Interferentes em análises clínicas

Nos processos de determinações laboratoriais as interferências pré-analíticas são as mais frequentes, sendo responsáveis por cerca de 70% dos erros que ocorrem no diagnóstico laboratorial. Essas interferências podem ser inerentes à coleta ou ao paciente. Erros inerentes à coleta acontecem por manuseio incorreto ou uso de material inapropriado, excessivo tempo de espera para a análise, problemas de centrifugação (excessiva rotação ou tempo) ou aliquotagem, uso inadequado de anticoagulante, identificação incorreta das amostras, volume insuficiente, coagulação da amostra, transporte prolongado ou inadequado da amostra, ou armazenamento em temperatura inadequada da amostra.
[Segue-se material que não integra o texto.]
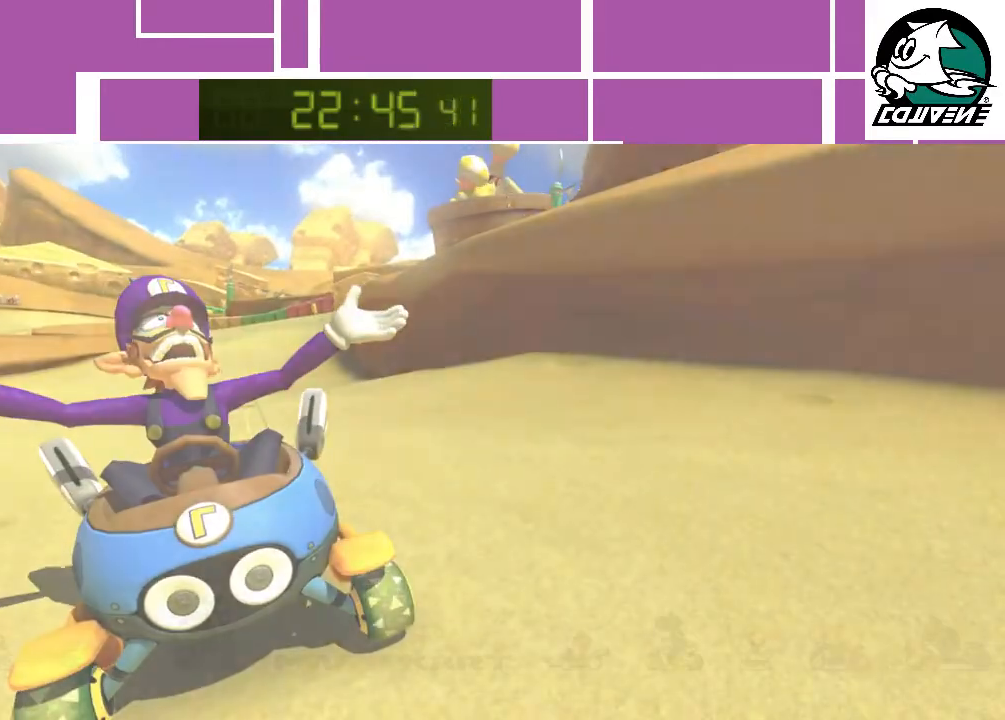
{"buttons": [], "left_stick": "center", "events": [[50, "A", "up"]]}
Em todas estas situações é prudente rejeitar a amostra e solicitar nova coleta. Interferências também podem ser inerentes à condição clínica do paciente, entre as quais são mencionadas estresse durante a coleta, tempo de jejum não observado, atividade física prévia, uso de medicamentos ou dietas especiais, ou apresentação de hemólise, lipemia ou icterícia. Resultados alterados podem levar à repetição de testes incorretos, custos desnecessários, diagnósticos equivocados, intervenção potencialmente inapropriada e desfecho desfavorável para os pacientes.

Flutuações de temperatura resultantes do atraso no transporte são um grave erro pré-analítico, e muitos clínicos desconhecem a instabilidade dos analitos dependentes da temperatura; como exemplos de analitos sensíveis à temperatura estão glicose, creatinina, colesterol total, bilirrubina, potássio e a maioria das enzimas. Contudo, a presença de substâncias interferentes na amostra, isto é,  substâncias que podem alterar o resultado, constitui a maior causa de rejeição de amostras em laboratórios clínicos. A interferência endógena origina-se de substâncias que ocorrem na amostra devido a fatores relacionados com o estado clínico do paciente, tais como hemólise, lipemia e icterícia. Interferência exógena provém de substâncias que não são encontrados naturalmente em um paciente, tais como fármacos, tóxicos ou produtos naturais.

Hemólise

A hemólise (rompimento da hemácia) causa a liberação dos seus componentes internos ao líquido circulante, principalmente proteínas (hemoglobina), fósforo, potássio e várias enzimas. Ela pode ser in vivo ou in vitro. A hemólise in vivo sugere uma condição clínico-patológica do paciente, em que ocorrem anomalias na membrana da hemácia, no metabolismo celular ou na estrutura da hemoglobina. A hemólise in vitro é consequência de erros no procedimento de coleta, processamento, transporte ou armazenamento da amostra. Como principais causas da hemólise in vitro estão: aplicação prolongada do torniquete, uso incorreto do sistema de coleta, transferência do sangue da seringa para o tubo sem remover a agulha, aspiração do sangue muito rapidamente para dentro da seringa usando uma agulha de pequeno calibre, contaminação com álcool durante a coleta, perda da veia no meio da coleta e aplicação de pressão negativa no sangue já presente na seringa, homogeneização vigorosa das amostras de sangue, congelamento da amostra e alta temperatura de armazenamento.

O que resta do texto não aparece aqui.